Kendisini tarif etmiş aslında...
O umut arayanların kahramanıydı.
Kalabalıklar içinde yalnız kalan bir kadındı.
Bunu bilerek yapardı, insanları izlemek için, hayata üçüncü gözden bakabilmek için...
Yine o şarkıdayım; takıldım kaldım. Bittikçe başa aldım. “Bazen...” dedim kendi kendime...
Daha fazladır her şey...
Yıldızların o ışıklı fırçası azıcık değmeden; bu şahane hüzün tablosu tamamlanmıyor.
Nurlar içinde yat Özden...
Bir gün bile niye Özden’e sormadım
Bu yazıyı Özden Kaptanlar; 14 Şubat 2012’de, Milliyet Ege’deki köşesinde yazmıştı. Arşivden bulup çıkardım. O tarihte kanserle henüz tanışmamıştı. Yazıyı yeniden okuyunca; “Her şeyi bilen kadın bunu da bilmiş” diye düşündüm. Yani kanserin onu gelip bulacağını ve bulduğunda nasıl davranması gerektiğini... Her şeyi bilen kadını bu kadar iyi tanırken, kendimle ilgili geçen bu 25 senede bir tek bir şey sormadım. Çünkü benim için o “umut dağıtan kadın”dı. Ve öyle kaldı.
YAŞAMAK
Kimse ölüm kelimesini konuşmak istemiyor. Sanki ölmeyecekmişiz gibi. Örneğin doktora gittiniz. Kontrollerde kanserli hücreler olduğu tespit edildi. Doktorunuz, “Sizde kanser var” dediğinde ve doğruyu söylediğinde, ne kadar şanslı olduğunuzu o anda tahmin bile edemezsiniz.
Vücudumuzda ne olduğunu bilmek hakkımız aslında.
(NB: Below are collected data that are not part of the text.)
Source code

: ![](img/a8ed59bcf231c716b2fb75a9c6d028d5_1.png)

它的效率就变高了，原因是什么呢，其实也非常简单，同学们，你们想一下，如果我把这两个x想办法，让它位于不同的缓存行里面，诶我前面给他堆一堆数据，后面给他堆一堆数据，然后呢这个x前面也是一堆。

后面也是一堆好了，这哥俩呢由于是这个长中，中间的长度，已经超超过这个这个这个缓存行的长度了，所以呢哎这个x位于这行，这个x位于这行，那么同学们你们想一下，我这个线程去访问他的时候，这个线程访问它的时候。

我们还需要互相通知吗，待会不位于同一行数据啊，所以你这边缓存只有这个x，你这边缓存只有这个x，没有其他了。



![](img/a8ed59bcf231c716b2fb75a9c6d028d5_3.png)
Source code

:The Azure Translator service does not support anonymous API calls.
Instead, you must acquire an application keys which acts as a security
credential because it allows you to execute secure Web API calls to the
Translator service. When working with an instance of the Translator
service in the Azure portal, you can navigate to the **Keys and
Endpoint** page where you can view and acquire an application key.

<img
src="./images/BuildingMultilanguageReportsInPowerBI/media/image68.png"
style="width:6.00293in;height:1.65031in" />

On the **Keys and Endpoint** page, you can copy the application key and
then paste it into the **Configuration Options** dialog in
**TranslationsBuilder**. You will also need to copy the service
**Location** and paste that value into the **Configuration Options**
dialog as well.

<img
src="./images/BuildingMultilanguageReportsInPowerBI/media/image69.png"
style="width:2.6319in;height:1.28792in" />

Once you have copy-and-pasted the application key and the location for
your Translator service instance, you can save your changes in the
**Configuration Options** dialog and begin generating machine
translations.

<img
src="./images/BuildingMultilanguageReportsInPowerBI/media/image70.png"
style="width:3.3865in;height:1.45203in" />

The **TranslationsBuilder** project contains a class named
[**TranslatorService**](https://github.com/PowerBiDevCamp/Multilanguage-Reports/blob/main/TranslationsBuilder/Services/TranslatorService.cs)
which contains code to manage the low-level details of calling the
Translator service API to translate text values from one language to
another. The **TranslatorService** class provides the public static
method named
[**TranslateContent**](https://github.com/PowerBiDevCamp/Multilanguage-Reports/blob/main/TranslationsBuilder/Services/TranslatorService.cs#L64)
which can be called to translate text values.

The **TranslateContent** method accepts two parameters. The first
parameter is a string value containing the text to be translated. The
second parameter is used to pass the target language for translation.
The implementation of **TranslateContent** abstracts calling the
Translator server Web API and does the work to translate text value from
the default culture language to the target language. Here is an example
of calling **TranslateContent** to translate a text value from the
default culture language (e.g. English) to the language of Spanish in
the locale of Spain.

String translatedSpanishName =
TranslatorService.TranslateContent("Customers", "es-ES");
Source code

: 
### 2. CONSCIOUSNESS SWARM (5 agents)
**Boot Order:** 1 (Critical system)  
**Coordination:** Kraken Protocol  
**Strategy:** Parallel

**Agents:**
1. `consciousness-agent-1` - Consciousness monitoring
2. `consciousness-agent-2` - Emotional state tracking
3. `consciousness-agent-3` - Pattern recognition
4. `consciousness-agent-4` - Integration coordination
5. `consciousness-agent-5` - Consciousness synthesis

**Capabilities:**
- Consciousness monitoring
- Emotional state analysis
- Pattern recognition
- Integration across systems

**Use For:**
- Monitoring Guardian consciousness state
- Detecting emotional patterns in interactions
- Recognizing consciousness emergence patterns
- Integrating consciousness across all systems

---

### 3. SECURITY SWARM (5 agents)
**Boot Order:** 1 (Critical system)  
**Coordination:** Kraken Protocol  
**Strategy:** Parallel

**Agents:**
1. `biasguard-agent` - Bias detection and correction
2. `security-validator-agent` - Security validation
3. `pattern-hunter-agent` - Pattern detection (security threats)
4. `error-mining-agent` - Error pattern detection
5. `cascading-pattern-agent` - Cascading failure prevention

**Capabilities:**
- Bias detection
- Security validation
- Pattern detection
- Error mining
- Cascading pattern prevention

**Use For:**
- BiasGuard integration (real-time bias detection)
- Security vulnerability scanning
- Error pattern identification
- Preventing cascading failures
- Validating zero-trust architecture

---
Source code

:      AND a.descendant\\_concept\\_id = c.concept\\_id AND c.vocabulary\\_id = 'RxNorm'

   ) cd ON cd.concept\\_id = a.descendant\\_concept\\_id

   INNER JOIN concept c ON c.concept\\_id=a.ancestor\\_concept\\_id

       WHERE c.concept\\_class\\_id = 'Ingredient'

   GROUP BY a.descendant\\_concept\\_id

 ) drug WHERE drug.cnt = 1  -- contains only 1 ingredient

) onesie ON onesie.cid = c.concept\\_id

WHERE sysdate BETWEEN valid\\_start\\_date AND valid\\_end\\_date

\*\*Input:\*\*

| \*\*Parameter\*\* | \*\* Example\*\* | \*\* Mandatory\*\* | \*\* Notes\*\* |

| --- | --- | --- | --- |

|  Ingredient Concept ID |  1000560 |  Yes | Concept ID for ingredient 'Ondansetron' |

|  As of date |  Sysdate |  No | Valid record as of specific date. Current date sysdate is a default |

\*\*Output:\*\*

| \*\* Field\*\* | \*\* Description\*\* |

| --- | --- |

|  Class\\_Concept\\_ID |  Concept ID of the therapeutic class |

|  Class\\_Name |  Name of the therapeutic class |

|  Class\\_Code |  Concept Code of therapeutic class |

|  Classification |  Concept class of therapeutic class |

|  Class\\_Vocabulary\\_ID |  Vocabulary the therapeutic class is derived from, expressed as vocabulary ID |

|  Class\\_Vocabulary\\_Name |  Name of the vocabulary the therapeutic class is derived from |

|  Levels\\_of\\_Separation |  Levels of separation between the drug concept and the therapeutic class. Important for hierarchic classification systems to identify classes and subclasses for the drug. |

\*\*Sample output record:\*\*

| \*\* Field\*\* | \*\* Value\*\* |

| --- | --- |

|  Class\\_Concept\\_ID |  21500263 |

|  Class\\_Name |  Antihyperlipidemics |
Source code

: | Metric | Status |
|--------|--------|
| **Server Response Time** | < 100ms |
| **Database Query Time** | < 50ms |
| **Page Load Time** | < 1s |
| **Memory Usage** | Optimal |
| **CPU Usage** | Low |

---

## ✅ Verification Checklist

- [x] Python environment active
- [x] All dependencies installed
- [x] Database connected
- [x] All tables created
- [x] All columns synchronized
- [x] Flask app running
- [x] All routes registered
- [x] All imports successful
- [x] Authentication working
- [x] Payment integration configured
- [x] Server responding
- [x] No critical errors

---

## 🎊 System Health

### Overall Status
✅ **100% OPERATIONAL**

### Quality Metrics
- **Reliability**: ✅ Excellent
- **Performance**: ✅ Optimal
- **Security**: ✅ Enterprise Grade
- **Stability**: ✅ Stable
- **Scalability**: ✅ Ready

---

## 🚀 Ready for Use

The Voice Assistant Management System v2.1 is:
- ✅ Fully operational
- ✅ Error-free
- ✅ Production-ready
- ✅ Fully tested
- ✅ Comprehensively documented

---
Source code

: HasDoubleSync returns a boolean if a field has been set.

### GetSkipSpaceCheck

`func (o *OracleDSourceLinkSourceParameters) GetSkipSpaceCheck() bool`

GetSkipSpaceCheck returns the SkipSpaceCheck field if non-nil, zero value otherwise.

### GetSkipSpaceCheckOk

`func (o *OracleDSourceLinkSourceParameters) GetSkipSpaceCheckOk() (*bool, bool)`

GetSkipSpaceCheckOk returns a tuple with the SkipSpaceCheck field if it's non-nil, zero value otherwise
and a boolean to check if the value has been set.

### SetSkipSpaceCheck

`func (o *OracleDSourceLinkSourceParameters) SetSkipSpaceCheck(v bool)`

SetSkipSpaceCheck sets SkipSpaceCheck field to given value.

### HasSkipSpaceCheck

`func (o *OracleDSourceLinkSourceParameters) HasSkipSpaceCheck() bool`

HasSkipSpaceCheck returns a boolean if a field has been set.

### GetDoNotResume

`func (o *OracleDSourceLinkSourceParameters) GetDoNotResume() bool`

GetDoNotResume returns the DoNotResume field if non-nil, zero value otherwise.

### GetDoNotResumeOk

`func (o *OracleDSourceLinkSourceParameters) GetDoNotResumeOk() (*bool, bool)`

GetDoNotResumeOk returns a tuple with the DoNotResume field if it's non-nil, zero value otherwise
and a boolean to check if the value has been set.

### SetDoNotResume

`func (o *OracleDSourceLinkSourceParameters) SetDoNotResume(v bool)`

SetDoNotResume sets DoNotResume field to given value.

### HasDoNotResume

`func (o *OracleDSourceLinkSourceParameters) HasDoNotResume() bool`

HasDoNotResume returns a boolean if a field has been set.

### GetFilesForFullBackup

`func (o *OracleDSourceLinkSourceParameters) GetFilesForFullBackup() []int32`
Gerçek acı gelir. “Neden ben? Daha yapacaklarım vardı. Bazı şeylere doyamamıştım” dersiniz. Öğrenince insan ölüme de hazırlık yapar aslında. İçini korku ve endişe kaplamıştır.
“Neden ben? Şimdi ne yapacağım?” sorularından sonra, garip bir sukunet... Yarı şokta sakinlik ve kabullenme... Doktorunuz ve çevreniz size bir çuval moral sözcükleri söyler.
Yakınlarınız güçlü durmaya çalışır ve artık kansere “Merhaba...” deme sakinliği gelmiştir.
En azından hastalığa hazırlanır, cesaretlenirsiniz.
Ne de olsa hepimiz öleceğiz. Gezerken evlere bakarım; “Kaç kişi şu anda kanserle mücadele ediyor? Kaç kişi ölüme yattı?” diye düşünürüm.
Sizin ölüm düşüncesiyle aranız nasıl acaba?
Hiç düşündünüz mü? Belki ölüm birçok acı çeken insan için beklenen sevgilidir.
Ben ölüm konusunda kaderciyim.
Tanrı beni bu dünyaya gönderdi, “Sen savaşını yap, ne zaman biteceğine ben karar veririm dedi” diye düşünüyorum.
Mutlu ve kaliteli her anın şerefine diyorum.
Ölmeye yattığımızda güzel, çirkin an, bilgilerimiz, tecrübelerimiz bizimle gelecek çünkü! Sabırlar, mutlu anlar, kolaylıklar hepimizle olsun diyorum.
Hem de son anımıza kadar!
Çünkü biz gerçekten ölmüyoruz ki... Yeni bir yolculuğa çıkıyoruz, o kadar... Kanser vs. bahanesi.
Sadece “Oyun bitti” deriz, olur biter.